Extracted data entries
#####
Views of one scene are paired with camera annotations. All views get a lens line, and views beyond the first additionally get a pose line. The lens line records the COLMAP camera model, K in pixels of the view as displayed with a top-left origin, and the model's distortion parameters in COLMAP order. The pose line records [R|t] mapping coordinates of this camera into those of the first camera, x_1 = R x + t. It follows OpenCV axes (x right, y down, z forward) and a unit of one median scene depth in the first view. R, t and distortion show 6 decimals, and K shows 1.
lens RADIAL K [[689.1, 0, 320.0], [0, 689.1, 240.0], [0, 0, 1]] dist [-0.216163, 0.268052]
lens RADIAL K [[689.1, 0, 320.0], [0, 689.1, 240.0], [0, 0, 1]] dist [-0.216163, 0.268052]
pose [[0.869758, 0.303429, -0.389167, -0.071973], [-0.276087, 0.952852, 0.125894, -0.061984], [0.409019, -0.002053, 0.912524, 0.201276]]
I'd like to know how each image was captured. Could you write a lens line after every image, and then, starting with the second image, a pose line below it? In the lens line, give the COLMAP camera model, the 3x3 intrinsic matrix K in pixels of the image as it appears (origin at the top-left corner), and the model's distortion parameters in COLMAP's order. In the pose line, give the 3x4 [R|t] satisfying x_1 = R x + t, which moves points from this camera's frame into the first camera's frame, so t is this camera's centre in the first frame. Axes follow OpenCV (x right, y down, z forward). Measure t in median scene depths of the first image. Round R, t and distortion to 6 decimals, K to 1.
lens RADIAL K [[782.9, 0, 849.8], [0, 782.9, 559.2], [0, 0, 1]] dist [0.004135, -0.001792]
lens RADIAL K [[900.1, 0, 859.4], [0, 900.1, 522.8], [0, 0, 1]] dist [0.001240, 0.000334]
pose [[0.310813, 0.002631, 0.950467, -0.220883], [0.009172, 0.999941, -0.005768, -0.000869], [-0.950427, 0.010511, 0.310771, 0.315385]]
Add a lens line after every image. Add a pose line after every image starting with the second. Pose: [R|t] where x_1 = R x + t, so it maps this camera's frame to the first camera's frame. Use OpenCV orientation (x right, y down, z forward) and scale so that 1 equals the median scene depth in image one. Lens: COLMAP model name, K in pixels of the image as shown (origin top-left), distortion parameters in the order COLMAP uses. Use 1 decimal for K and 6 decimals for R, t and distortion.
#####
TASK DESCRIPTION —
Transcribe the records in full, keeping every character as it is.

EXPECTED OUTPUT —
Views of one scene are paired with camera annotations. All views get a lens line, and views beyond the first additionally get a pose line. The lens line records the COLMAP camera model, K in pixels of the view as displayed with a top-left origin, and the model's distortion parameters in COLMAP order. The pose line records [R|t] mapping coordinates of this camera into those of the first camera, x_1 = R x + t. It follows OpenCV axes (x right, y down, z forward) and a unit of one median scene depth in the first view. R, t and distortion show 6 decimals, and K shows 1.
lens RADIAL K [[689.1, 0, 320.0], [0, 689.1, 240.0], [0, 0, 1]] dist [-0.216163, 0.268052]
lens RADIAL K [[689.1, 0, 320.0], [0, 689.1, 240.0], [0, 0, 1]] dist [-0.216163, 0.268052]
pose [[0.869758, 0.303429, -0.389167, -0.071973], [-0.276087, 0.952852, 0.125894, -0.061984], [0.409019, -0.002053, 0.912524, 0.201276]]
I'd like to know how each image was captured. Could you write a lens line after every image, and then, starting with the second image, a pose line below it? In the lens line, give the COLMAP camera model, the 3x3 intrinsic matrix K in pixels of the image as it appears (origin at the top-left corner), and the model's distortion parameters in COLMAP's order. In the pose line, give the 3x4 [R|t] satisfying x_1 = R x + t, which moves points from this camera's frame into the first camera's frame, so t is this camera's centre in the first frame. Axes follow OpenCV (x right, y down, z forward). Measure t in median scene depths of the first image. Round R, t and distortion to 6 decimals, K to 1.
lens RADIAL K [[782.9, 0, 849.8], [0, 782.9, 559.2], [0, 0, 1]] dist [0.004135, -0.001792]
lens RADIAL K [[900.1, 0, 859.4], [0, 900.1, 522.8], [0, 0, 1]] dist [0.001240, 0.000334]
pose [[0.310813, 0.002631, 0.950467, -0.220883], [0.009172, 0.999941, -0.005768, -0.000869], [-0.950427, 0.010511, 0.310771, 0.315385]]
Add a lens line after every image. Add a pose line after every image starting with the second. Pose: [R|t] where x_1 = R x + t, so it maps this camera's frame to the first camera's frame. Use OpenCV orientation (x right, y down, z forward) and scale so that 1 equals the median scene depth in image one. Lens: COLMAP model name, K in pixels of the image as shown (origin top-left), distortion parameters in the order COLMAP uses. Use 1 decimal for K and 6 decimals for R, t and distortion.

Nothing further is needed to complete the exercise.